▶ [About this exercise]:
Return every line of the records below verbatim, with no pictures in the copy.

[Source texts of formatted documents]
+---+
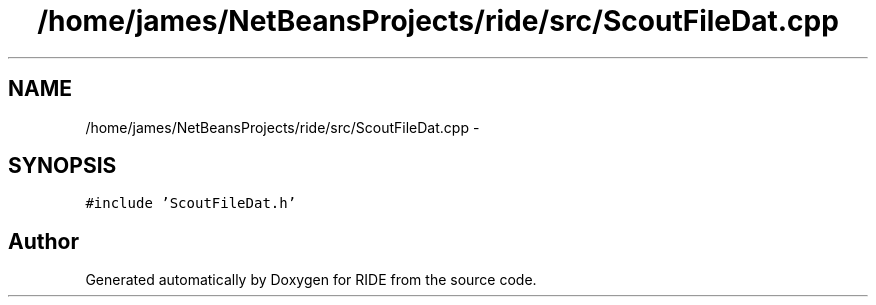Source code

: .TH "/home/james/NetBeansProjects/ride/src/ScoutFileDat.cpp" 3 "Sat Jun 6 2015" "Version 0.0.1" "RIDE" \" -*- nroff -*-
.ad l
.nh
.SH NAME
/home/james/NetBeansProjects/ride/src/ScoutFileDat.cpp \- 
.SH SYNOPSIS
.br
.PP
\fC#include 'ScoutFileDat\&.h'\fP
.br

.SH "Author"
.PP 
Generated automatically by Doxygen for RIDE from the source code\&.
+---+
▶ [Solution for this problem]:
Source code

: .TH "/home/james/NetBeansProjects/ride/src/ScoutFileDat.cpp" 3 "Sat Jun 6 2015" "Version 0.0.1" "RIDE" \" -*- nroff -*-
.ad l
.nh
.SH NAME
/home/james/NetBeansProjects/ride/src/ScoutFileDat.cpp \- 
.SH SYNOPSIS
.br
.PP
\fC#include 'ScoutFileDat\&.h'\fP
.br

.SH "Author"
.PP 
Generated automatically by Doxygen for RIDE from the source code\&.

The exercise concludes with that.